**PROBLEM STATEMENT**
Return the lines below word for word, leaving out the pictures.

(SUPPLIED MATERIAL)

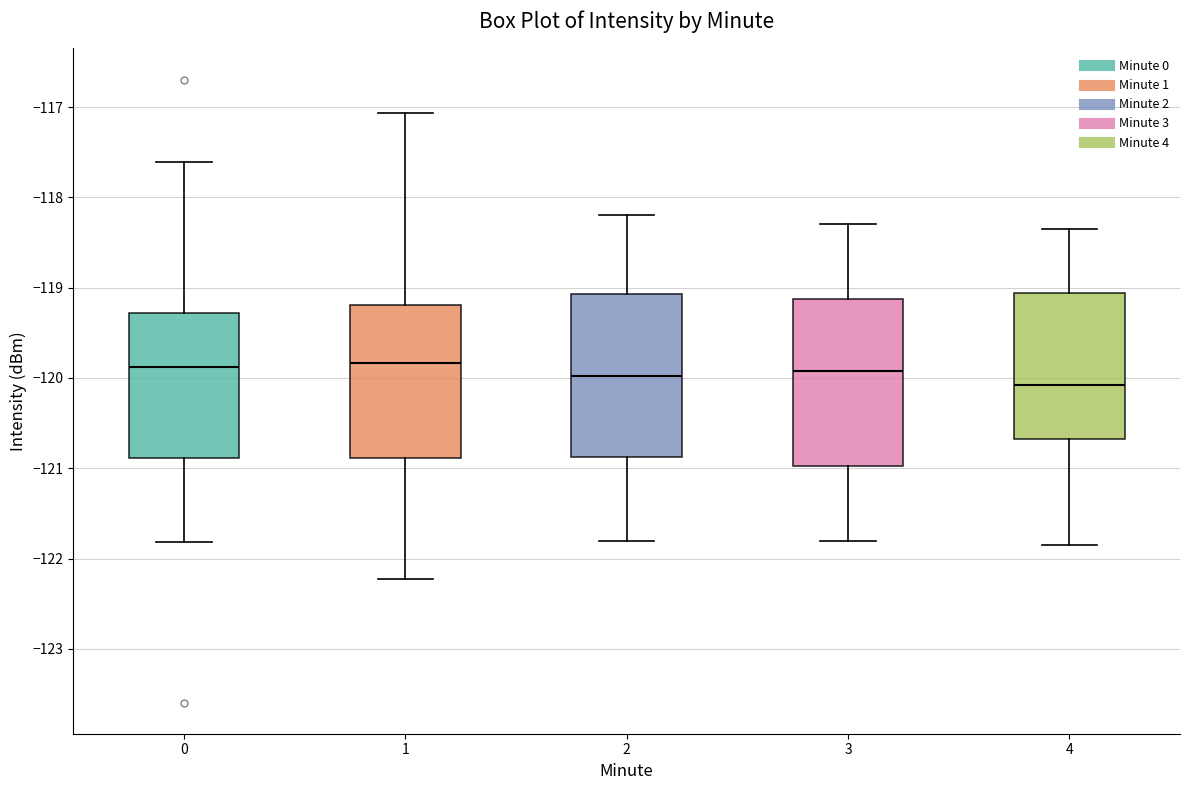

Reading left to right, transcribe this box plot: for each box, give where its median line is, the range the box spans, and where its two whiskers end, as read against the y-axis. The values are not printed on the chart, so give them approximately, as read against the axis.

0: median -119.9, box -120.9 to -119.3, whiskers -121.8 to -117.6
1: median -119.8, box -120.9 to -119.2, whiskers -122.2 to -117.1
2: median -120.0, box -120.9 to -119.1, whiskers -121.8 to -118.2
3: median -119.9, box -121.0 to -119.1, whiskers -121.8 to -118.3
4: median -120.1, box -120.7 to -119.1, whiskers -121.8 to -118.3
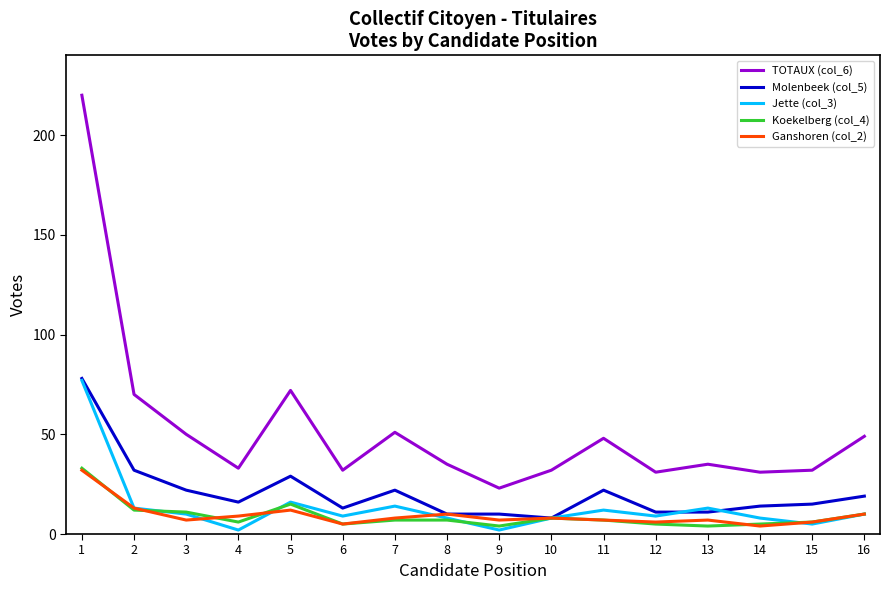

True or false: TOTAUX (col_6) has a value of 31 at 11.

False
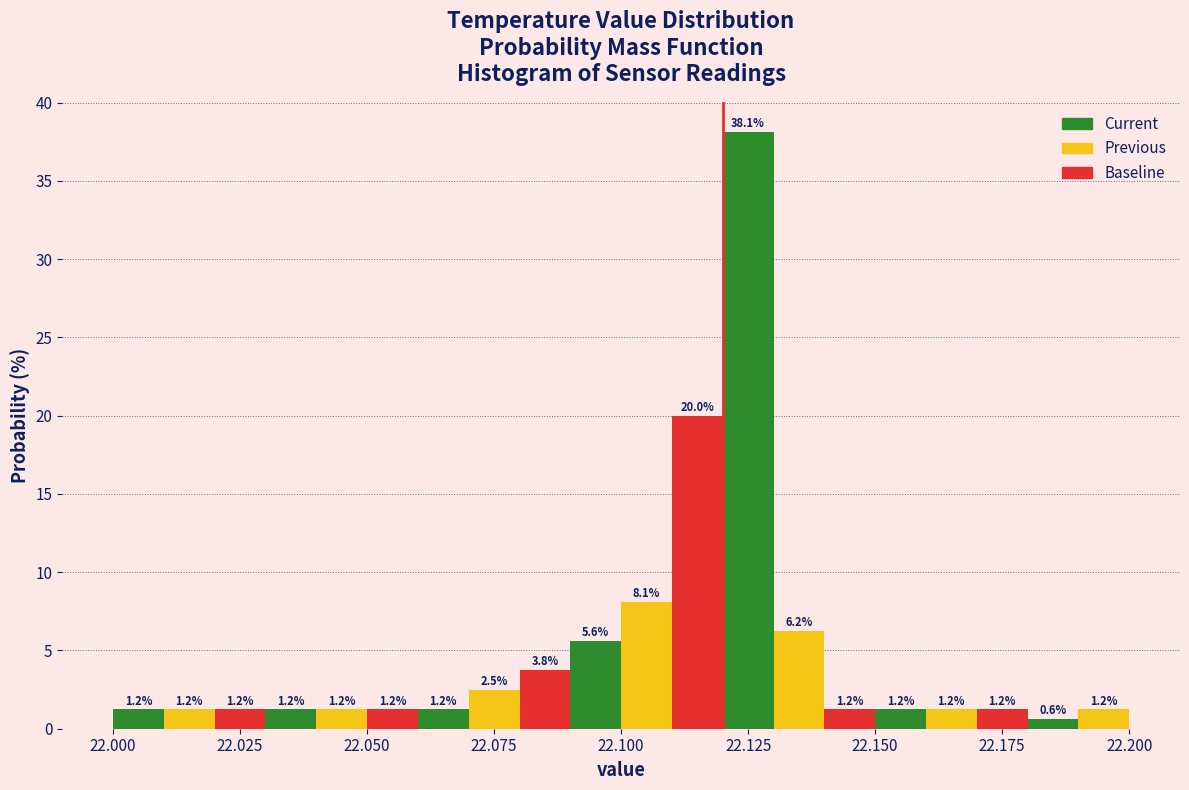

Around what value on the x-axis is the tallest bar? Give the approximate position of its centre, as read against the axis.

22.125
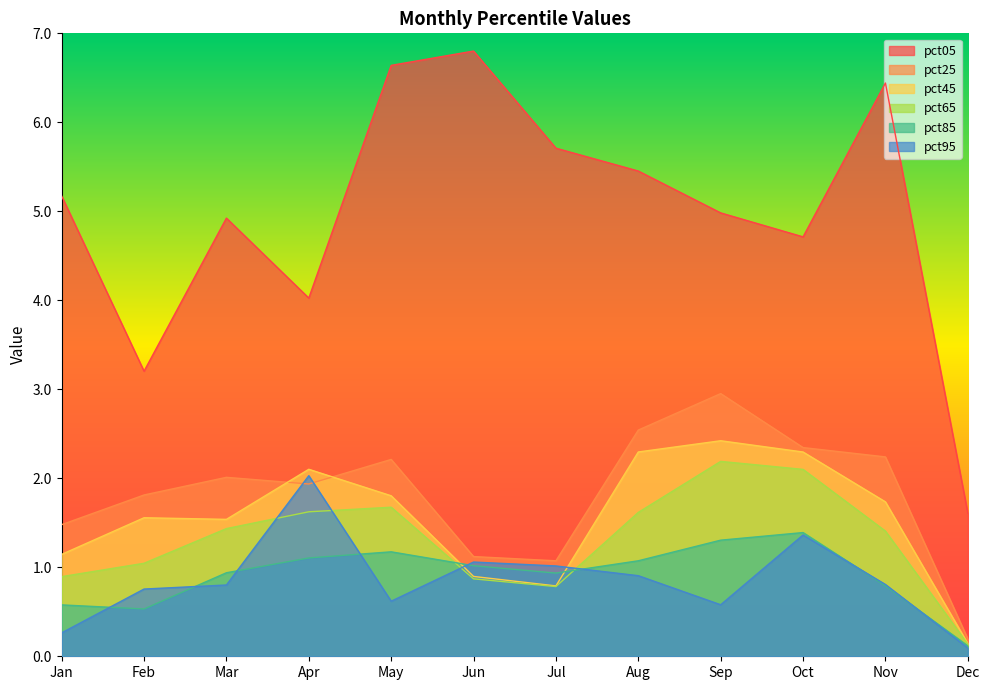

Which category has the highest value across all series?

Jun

(End SUPPLIED MATERIAL)

**EXERCISE RESULT**
Reading left to right, transcribe this box plot: for each box, give where its median line is, the range the box spans, and where its two whiskers end, as read against the y-axis. The values are not printed on the chart, so give them approximately, as read against the axis.

0: median -119.9, box -120.9 to -119.3, whiskers -121.8 to -117.6
1: median -119.8, box -120.9 to -119.2, whiskers -122.2 to -117.1
2: median -120.0, box -120.9 to -119.1, whiskers -121.8 to -118.2
3: median -119.9, box -121.0 to -119.1, whiskers -121.8 to -118.3
4: median -120.1, box -120.7 to -119.1, whiskers -121.8 to -118.3

True or false: TOTAUX (col_6) has a value of 31 at 11.

False

Around what value on the x-axis is the tallest bar? Give the approximate position of its centre, as read against the axis.

22.125

Which category has the highest value across all series?

Jun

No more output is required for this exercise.